Health Watchdog
If the database is under a high concurrent load, it leads to a bad health state on the server. The Health Watchdog is designed to mitigate the bad health state by doing the following:
-
Detecting the bad health state.
-
Stopping the transactions from adding to this bad state by blocking DDL/DML transactions.
-
Once the bad health state has been mitagated, allowing all blocked transactions to proceed.
Note
Only non-super user commands can be stopped by the Health Watchdog check.The metrics Health Watchdog uses to check the server status and enact the mitigation are:
-
Truncation Version Lag - tracks the catalog sync service and detects bad health conditions in the server when the current commit version is far ahead of the database truncation version. By default, it is set to 500. It can be tuned using
TruncationVersionLag
. -
GCLX Queue Bloat - tracks the GCLX queue size and stops the GCLX requests when the server is bombarded. By default, it is set to 100. It can be tuned using
GCLXBlockParameter
. -
Mergeout Queue Bloat - tracks the TM queue size and stops DML transactions if the TM pool threads cannot keep up with the number of TM requests.
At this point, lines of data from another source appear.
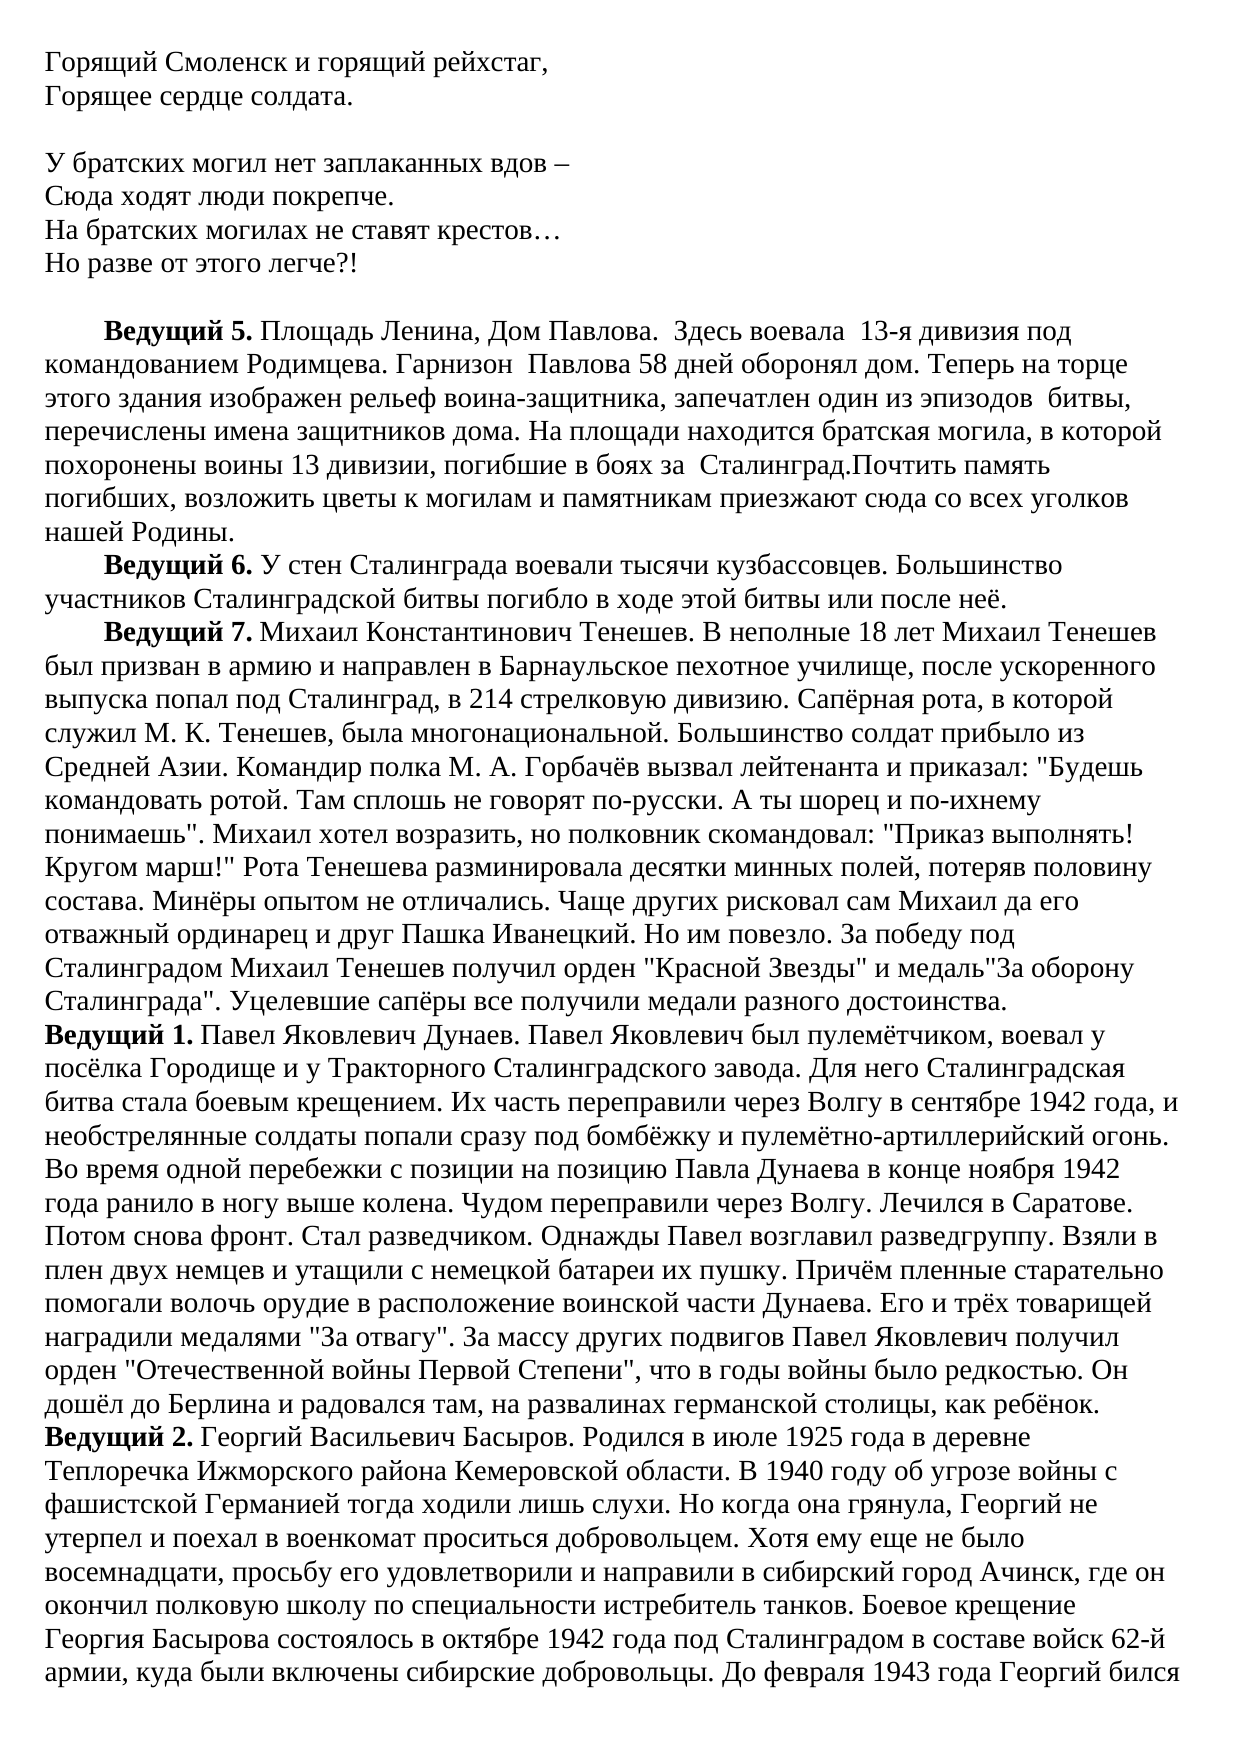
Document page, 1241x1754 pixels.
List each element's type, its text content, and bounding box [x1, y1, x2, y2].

text Но разве от этого легче?! [44, 246, 1181, 279]
text Ведущий 5. Площадь Ленина, Дом Павлова. Здесь воевала 13-я дивизия под командованием Родимцева. Гарнизон Павлова 58 дней оборонял дом. Теперь на торце этого здания изображен рельеф воина-защитника, запечатлен один из эпизодов битвы, перечислены имена защитников дома. На площади находится братская могила, в которой похоронены воины 13 дивизии, погибшие в боях за Сталинград.Почтить память погибших, возложить цветы к могилам и памятникам приезжают сюда со всех уголков нашей Родины. [44, 313, 1181, 547]
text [44, 1419, 1181, 1688]
text Ведущий 7. Михаил Константинович Тенешев. В неполные 18 лет Михаил Тенешев был призван в армию и направлен в Барнаульское пехотное училище, после ускоренного выпуска попал под Сталинград, в 214 стрелковую дивизию. Сапёрная рота, в которой служил М. К. Тенешев, была многонациональной. Большинство солдат прибыло из Средней Азии. Командир полка М. А. Горбачёв вызвал лейтенанта и приказал: "Будешь командовать ротой. Там сплошь не говорят по-русски. А ты шорец и по-ихнему понимаешь". Михаил хотел возразить, но полковник скомандовал: "Приказ выполнять! Кругом марш!" Рота Тенешева разминировала десятки минных полей, потеряв половину состава. Минёры опытом не отличались. Чаще других рисковал сам Михаил да его отважный ординарец и друг Пашка Иванецкий. Но им повезло. За победу под Сталинградом Михаил Тенешев получил орден "Красной Звезды" и медаль"3а оборону Сталинграда". Уцелевшие сапёры все получили медали разного достоинства. [44, 614, 1181, 1017]
text Горящий Смоленск и горящий рейхстаг, [44, 44, 1181, 78]
text Ведущий 6. У стен Сталинграда воевали тысячи кузбассовцев. Большинство участников Сталинградской битвы погибло в ходе этой битвы или после неё. [44, 547, 1181, 614]
text У братских могил нет заплаканных вдов – [44, 145, 1181, 178]
text Ведущий 1. Павел Яковлевич Дунаев. Павел Яковлевич был пулемётчиком, воевал у посёлка Городище и у Тракторного Сталинградского завода. Для него Сталинградская битва стала боевым крещением. Их часть переправили через Волгу в сентябре 1942 года, и необстрелянные солдаты попали сразу под бомбёжку и пулемётно-артиллерийский огонь. Во время одной перебежки с позиции на позицию Павла Дунаева в конце ноября 1942 года ранило в ногу выше колена. Чудом переправили через Волгу. Лечился в Саратове. Потом снова фронт. Стал разведчиком. Однажды Павел возглавил разведгруппу. Взяли в плен двух немцев и утащили с немецкой батареи их пушку. Причём пленные старательно помогали волочь орудие в расположение воинской части Дунаева. Его и трёх товарищей наградили медалями "За отвагу". За массу других подвигов Павел Яковлевич получил орден "Отечественной войны Первой Степени", что в годы войны было редкостью. Он дошёл до Берлина и радовался там, на развалинах германской столицы, как ребёнок. [44, 1017, 1181, 1419]
text Сюда ходят люди покрепче. [44, 178, 1181, 212]
text На братских могилах не ставят крестов… [44, 212, 1181, 246]
text Горящее сердце солдата. [44, 78, 1181, 111]
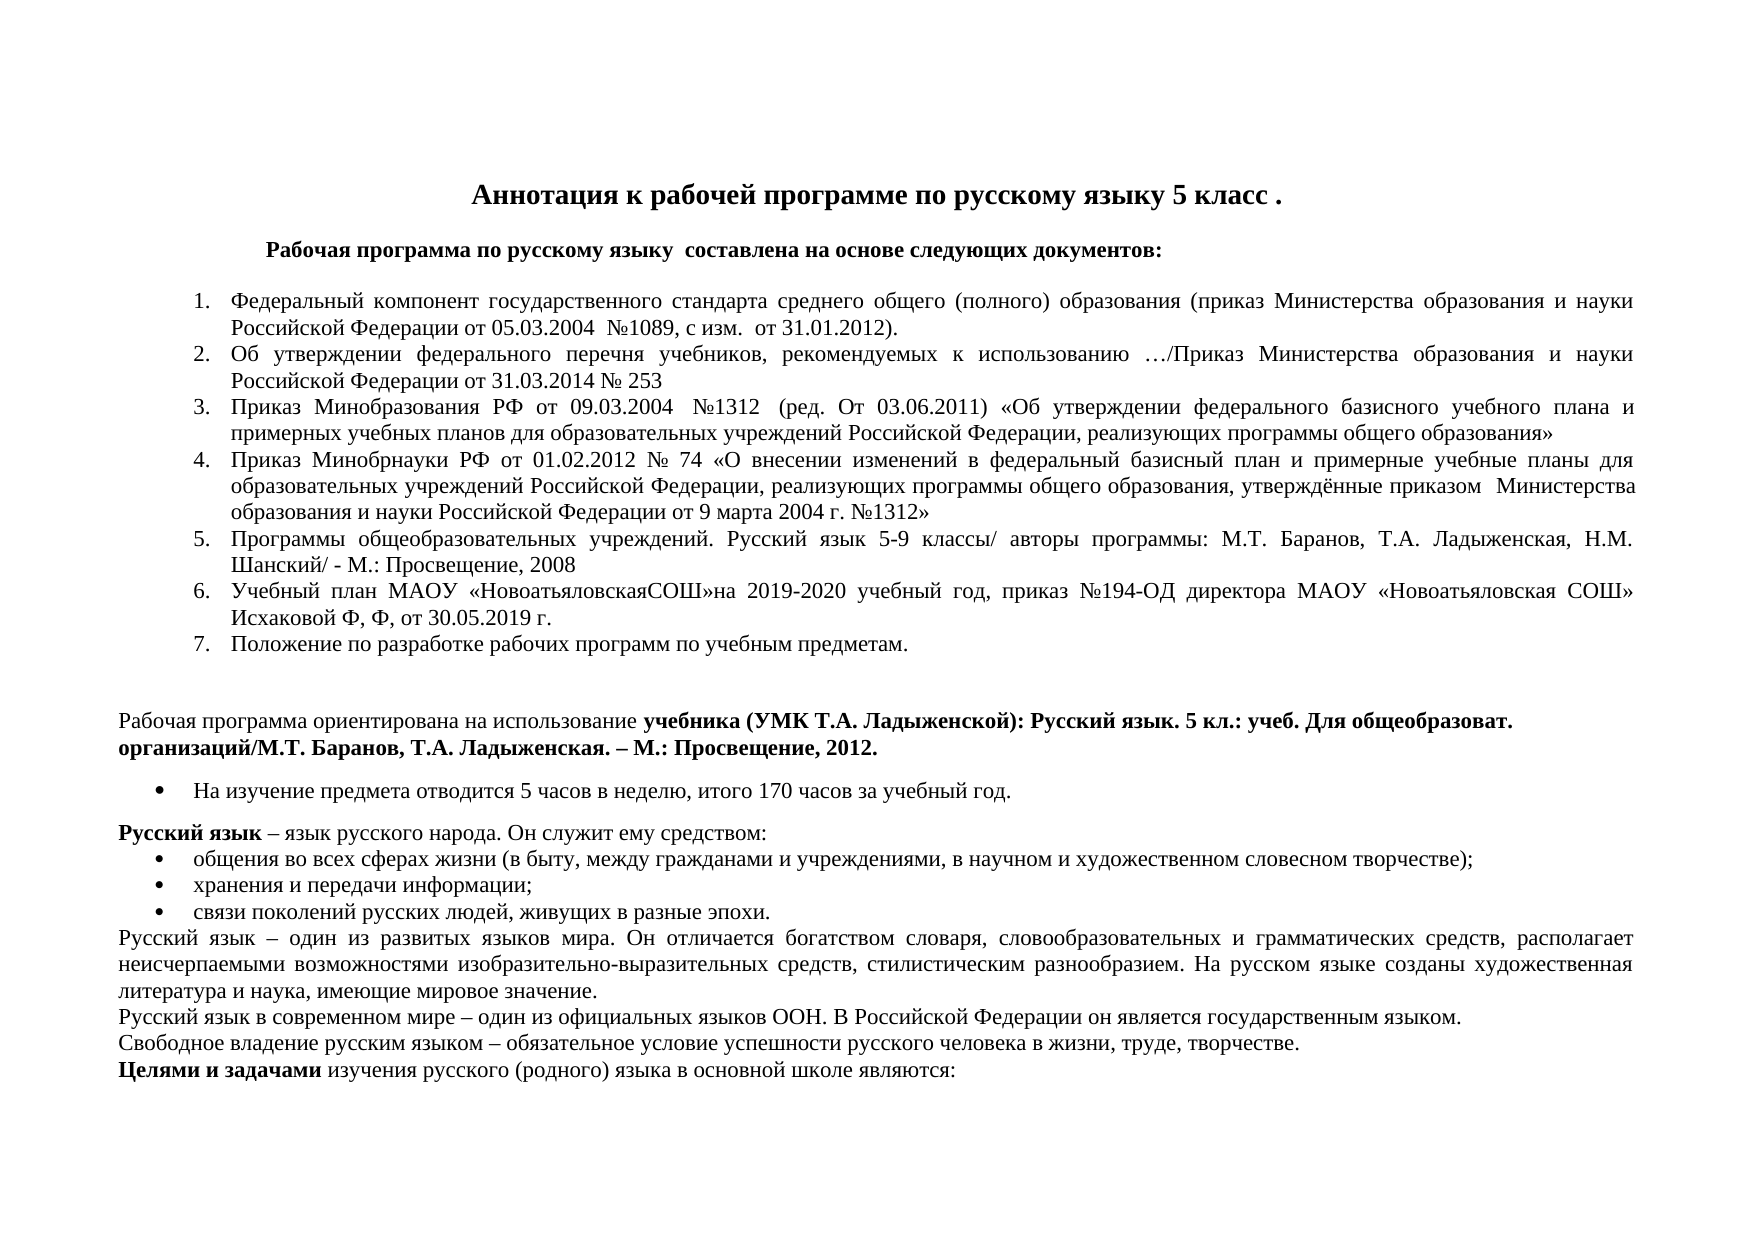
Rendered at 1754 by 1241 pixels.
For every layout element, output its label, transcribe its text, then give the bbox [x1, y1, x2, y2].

text Русский язык – один из развитых языков мира. Он отличается богатством словаря, словообразовательных и грамматических средств, располагает неисчерпаемыми возможностями изобразительно-выразительных средств, стилистическим разнообразием. На русском языке созданы художественная литература и наука, имеющие мировое значение. [118, 924, 1636, 1003]
text Рабочая программа по русскому языку составлена на основе следующих документов: [118, 237, 1636, 263]
text Русский язык в современном мире – один из официальных языков ООН. В Российской Федерации он является государственным языком. [118, 1003, 1636, 1029]
text Русский язык – язык русского народа. Он служит ему средством: [118, 819, 1636, 845]
list Учебный план МАОУ «НовоатьяловскаяСОШ»на 2019-2020 учебный год, приказ №194-ОД директора МАОУ «Новоатьяловская СОШ» Исхаковой Ф, Ф, от 30.05.2019 г. [193, 577, 1636, 630]
list Об утверждении федерального перечня учебников, рекомендуемых к использованию …/Приказ Министерства образования и науки Российской Федерации от 31.03.2014 № 253 [193, 340, 1636, 393]
list Приказ Минобразования РФ от 09.03.2004 №1312 (ред. От 03.06.2011) «Об утверждении федерального базисного учебного плана и примерных учебных планов для образовательных учреждений Российской Федерации, реализующих программы общего образования» [193, 393, 1636, 446]
list Федеральный компонент государственного стандарта среднего общего (полного) образования (приказ Министерства образования и науки Российской Федерации от 05.03.2004 №1089, с изм. от 31.01.2012). [193, 288, 1636, 340]
list Программы общеобразовательных учреждений. Русский язык 5-9 классы/ авторы программы: М.Т. Баранов, Т.А. Ладыженская, Н.М. Шанский/ - М.: Просвещение, 2008 [193, 525, 1636, 577]
text Рабочая программа ориентирована на использование учебника (УМК Т.А. Ладыженской): Русский язык. 5 кл.: учеб. Для общеобразоват. организаций/М.Т. Баранов, Т.А. Ладыженская. – М.: Просвещение, 2012. [118, 708, 1636, 760]
list связи поколений русских людей, живущих в разные эпохи. [156, 898, 1636, 924]
text Свободное владение русским языком – обязательное условие успешности русского человека в жизни, труде, творчестве. [118, 1029, 1636, 1056]
list Положение по разработке рабочих программ по учебным предметам. [193, 630, 1636, 657]
list На изучение предмета отводится 5 часов в неделю, итого 170 часов за учебный год. [156, 777, 1636, 803]
list общения во всех сферах жизни (в быту, между гражданами и учреждениями, в научном и художественном словесном творчестве); [156, 845, 1636, 871]
list хранения и передачи информации; [156, 871, 1636, 898]
text Целями и задачами изучения русского (родного) языка в основной школе являются: [118, 1056, 1636, 1082]
list Приказ Минобрнауки РФ от 01.02.2012 № 74 «О внесении изменений в федеральный базисный план и примерные учебные планы для образовательных учреждений Российской Федерации, реализующих программы общего образования, утверждённые приказом Министерства образования и науки Российской Федерации от 9 марта 2004 г. №1312» [193, 446, 1636, 525]
text Аннотация к рабочей программе по русскому языку 5 класс . [118, 177, 1636, 211]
By default, it is set to 100. It can be tuned using
MergeoutBlockParameter
. -
Watchdog Timout Interval - the amount of time a transaction is blocked before it is timed out. By default, it is set to 5 minutes. It can be tuned using
WatchdogTimeoutInterval
.
You can check the status of the server using check_cluster_health and the health_watchdog_blocked_transactions system table.